But it isn't just Psycho that gets the nod in Sisters: there's also Rope, Rear Window, Frenzy, and a strange running gag akin to The Trouble with Harry involving Woode's final resting place - and the film's MacGuffin - a fold out couch-bed. The last shot, in fact, echoes the futility of the MacGuffin, as Joseph Larch (the Sam Loomis /Lisa Fremont stand-in) sits perched on a telephone poll, spying on an abandoned couch in a comparably abandoned Canadian train station, never to be claimed.
If it feels like I'm spoiling a lot of Sisters, really I'm not; I deliberately left out the film's "twist," which shouldn't be difficult to figure out given De Palma's penchant for Hitchcock plot turns, and I'll dance around the hallucinatory third act, which takes place in the institution and intentionally echoes Freaks or The Cabinet of Doctor Caligari in its dream sequences. It's placement in the film is rather jarring, considering the great technical lengths De Palma goes to earlier in the film (including not one, but two intricate split screen sequences), and nearly derails the picture. It kicks the Freudian overtones into overdrive and drastically switches gears from an exercise in intertextuality into an overcomplicated bundle of psycho-mumbo-jumbo before returning to a by-the-numbers murder mystery.
Which is not to say that critics with a psychoanalytical bent won't have a field day with Sisters (as they do with virtually all of De Palma's films): the almost literal "castration" of both male leads (and a more figurative form for Larch and Arthur McLennen [Barnard Hughes**], the reporter who broke the twin story) is consistent throughout the film. Dominique seems to be triggered by arousal and her weapons are always phallic (a kitchen knife, a scalpel), and Collier's general disdain for men (and her overburdening mother) eventually point her towards a safe, if unsatisfying, end.

→ **Action item**: Continue the review of De Palma's Sisters, picking up after its final sentence.

→ **Data excerpts**:
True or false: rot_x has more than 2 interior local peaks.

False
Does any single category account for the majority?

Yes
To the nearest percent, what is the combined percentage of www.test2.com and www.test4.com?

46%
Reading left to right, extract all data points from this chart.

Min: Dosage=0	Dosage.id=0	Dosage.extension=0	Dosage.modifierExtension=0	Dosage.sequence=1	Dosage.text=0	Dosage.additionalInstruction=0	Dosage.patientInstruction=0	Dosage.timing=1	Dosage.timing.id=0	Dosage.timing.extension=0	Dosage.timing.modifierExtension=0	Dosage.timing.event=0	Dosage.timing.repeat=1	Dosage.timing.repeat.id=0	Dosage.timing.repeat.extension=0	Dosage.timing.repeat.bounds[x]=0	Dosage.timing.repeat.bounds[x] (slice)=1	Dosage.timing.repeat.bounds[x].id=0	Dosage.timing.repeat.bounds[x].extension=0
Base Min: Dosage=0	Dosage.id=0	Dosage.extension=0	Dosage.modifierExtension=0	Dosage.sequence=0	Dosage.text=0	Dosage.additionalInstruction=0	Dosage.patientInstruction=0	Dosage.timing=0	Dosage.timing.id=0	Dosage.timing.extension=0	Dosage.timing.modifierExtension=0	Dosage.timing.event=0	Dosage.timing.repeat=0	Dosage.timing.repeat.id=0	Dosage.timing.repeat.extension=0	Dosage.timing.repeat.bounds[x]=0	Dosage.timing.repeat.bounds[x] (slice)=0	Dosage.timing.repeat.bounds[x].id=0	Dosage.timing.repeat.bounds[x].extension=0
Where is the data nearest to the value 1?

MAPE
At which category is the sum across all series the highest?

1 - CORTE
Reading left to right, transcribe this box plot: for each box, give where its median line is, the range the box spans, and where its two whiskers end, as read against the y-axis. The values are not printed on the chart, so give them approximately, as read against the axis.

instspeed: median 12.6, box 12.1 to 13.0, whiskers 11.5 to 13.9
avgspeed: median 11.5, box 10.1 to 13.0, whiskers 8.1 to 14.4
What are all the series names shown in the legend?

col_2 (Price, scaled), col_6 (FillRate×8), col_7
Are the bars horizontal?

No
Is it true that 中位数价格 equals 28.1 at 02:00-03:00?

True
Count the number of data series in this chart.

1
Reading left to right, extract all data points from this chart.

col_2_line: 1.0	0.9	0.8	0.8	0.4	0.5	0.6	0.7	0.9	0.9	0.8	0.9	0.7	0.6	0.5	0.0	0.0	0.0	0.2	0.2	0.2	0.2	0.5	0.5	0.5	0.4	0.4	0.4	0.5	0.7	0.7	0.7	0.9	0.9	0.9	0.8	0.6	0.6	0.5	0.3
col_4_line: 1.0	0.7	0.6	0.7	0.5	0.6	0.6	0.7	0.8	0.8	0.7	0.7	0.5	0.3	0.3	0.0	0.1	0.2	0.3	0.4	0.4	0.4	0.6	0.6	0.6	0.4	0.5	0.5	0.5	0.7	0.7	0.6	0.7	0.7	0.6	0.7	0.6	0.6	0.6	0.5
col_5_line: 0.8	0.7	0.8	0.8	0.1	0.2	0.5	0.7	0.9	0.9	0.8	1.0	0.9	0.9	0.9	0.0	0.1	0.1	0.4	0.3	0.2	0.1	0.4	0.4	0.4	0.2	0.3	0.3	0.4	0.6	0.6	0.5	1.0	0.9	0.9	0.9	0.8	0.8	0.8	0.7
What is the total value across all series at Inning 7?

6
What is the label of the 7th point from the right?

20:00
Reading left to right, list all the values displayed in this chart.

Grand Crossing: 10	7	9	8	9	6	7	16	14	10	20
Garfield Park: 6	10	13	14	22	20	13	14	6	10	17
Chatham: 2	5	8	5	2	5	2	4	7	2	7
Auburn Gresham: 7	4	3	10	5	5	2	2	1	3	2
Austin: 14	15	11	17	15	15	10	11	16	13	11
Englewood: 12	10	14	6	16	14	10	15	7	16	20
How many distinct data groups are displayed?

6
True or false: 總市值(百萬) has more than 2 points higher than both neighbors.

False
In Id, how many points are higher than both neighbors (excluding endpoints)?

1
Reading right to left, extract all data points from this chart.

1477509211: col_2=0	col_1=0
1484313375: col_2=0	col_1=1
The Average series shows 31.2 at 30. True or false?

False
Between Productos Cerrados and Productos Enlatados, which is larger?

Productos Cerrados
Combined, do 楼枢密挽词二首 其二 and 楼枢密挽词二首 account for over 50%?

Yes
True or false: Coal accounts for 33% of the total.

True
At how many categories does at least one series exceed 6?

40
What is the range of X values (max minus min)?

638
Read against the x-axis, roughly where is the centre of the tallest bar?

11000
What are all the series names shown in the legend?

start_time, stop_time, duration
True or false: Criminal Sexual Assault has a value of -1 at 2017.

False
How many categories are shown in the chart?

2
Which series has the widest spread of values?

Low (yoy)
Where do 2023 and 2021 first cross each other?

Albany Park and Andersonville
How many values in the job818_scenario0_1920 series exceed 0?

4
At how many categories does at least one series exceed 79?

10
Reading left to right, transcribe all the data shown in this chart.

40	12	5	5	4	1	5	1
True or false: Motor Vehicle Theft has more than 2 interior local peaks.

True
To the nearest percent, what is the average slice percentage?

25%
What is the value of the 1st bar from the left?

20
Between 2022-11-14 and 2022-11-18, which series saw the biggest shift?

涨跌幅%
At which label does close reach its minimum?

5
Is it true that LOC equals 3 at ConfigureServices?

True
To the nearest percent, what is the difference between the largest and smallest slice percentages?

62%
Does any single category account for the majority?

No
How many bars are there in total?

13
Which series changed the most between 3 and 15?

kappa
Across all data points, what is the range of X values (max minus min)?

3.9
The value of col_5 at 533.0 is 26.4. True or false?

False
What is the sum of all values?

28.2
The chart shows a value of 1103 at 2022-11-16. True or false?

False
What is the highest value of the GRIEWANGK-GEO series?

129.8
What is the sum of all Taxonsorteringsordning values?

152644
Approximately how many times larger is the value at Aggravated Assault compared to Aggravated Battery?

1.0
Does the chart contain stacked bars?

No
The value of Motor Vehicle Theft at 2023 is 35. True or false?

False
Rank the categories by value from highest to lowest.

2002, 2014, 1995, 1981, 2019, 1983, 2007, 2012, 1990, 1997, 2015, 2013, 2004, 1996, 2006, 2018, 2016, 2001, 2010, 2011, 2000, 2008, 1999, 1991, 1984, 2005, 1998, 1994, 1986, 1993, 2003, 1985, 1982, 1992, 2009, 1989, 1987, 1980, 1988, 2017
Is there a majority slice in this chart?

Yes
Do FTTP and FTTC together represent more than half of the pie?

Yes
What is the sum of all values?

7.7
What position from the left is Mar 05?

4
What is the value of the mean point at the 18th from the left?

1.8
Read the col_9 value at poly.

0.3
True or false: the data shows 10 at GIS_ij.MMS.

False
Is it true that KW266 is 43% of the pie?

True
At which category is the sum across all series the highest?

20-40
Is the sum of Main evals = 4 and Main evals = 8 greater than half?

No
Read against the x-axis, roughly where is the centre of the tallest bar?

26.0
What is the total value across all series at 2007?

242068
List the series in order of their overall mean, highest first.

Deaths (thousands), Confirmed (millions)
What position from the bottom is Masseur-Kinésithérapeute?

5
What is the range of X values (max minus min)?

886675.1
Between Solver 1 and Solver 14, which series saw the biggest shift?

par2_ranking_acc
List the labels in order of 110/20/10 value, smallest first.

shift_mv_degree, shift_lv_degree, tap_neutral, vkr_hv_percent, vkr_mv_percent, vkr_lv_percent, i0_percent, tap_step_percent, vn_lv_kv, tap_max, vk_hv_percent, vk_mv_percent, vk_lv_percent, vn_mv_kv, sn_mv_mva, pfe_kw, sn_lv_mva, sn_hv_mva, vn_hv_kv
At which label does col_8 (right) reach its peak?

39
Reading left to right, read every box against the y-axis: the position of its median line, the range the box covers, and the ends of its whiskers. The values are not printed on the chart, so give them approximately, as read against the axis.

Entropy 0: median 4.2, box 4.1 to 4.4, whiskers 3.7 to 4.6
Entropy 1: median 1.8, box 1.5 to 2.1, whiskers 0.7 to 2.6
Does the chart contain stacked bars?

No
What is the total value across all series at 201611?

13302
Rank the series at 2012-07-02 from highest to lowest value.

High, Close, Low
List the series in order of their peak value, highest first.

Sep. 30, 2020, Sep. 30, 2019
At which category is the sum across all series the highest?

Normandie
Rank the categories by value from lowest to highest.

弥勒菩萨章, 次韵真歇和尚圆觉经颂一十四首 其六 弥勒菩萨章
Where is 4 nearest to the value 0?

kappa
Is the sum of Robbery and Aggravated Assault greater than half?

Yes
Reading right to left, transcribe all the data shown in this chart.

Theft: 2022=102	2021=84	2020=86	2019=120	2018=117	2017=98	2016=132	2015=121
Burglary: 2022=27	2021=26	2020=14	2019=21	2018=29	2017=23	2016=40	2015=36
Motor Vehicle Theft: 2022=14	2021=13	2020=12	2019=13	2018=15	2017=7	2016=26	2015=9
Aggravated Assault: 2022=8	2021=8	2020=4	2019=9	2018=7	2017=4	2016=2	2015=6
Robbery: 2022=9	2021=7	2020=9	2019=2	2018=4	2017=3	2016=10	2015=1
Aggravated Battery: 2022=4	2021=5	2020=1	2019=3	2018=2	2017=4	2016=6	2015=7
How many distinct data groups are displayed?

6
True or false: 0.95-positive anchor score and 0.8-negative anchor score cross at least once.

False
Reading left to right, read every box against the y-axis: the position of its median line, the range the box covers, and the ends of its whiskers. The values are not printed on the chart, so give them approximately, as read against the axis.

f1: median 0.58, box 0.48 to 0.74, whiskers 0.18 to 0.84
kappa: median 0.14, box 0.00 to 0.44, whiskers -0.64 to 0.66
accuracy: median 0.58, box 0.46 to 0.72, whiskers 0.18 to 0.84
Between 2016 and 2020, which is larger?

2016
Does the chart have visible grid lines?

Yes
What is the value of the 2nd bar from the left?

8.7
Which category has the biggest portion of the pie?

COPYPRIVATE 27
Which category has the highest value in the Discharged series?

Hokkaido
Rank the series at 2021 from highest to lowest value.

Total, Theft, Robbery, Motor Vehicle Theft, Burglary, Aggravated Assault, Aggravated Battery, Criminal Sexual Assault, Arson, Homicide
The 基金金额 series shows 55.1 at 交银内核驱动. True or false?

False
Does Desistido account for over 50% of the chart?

→ **Output of the exercise**:
Sisters is a bit sloppy around the edges, lacking in much of the precision evident in later Brian De Palma films, but it has a scrappy quality to it that keeps the film watchable when it teeters on incomprehensibility. It doesn't hurt that Kidder is very good as Danielle and Dominique, and Salt carries most of the film as the truth obsessed Collier. Wilson, Finley, and Durning are also believable in mostly thankless roles, and when De Palma is on, the film crackles with suspense. It's easy to see in Sisters the traces of his later, superior films, as well as his interest in incorporating Hitchcockian themes and images early on. As a horror film - which I suppose is technically why it's included this month - you could do worse, although Sisters is probably going to appeal to cinephiles more than casual viewers.
*edit* In my haste to put this up, I forgot about the Cranpire's favorite character, who will be referred to only as "The Midnight Gardener," who so inexplicably a plot device that I must assume he's a direct reference to another film. Kudos to you if you identify it in the comments!
* The debate rages on whether these are homages or rip-offs, and I don't really want to get into it here. For plenty of starting points, I refer you to Google.
** If the name doesn't ring a bell, Hughes' voice should automatically ring a bell, particularly if you remember Dumont in Tron or Grandpa in The Lost Boys.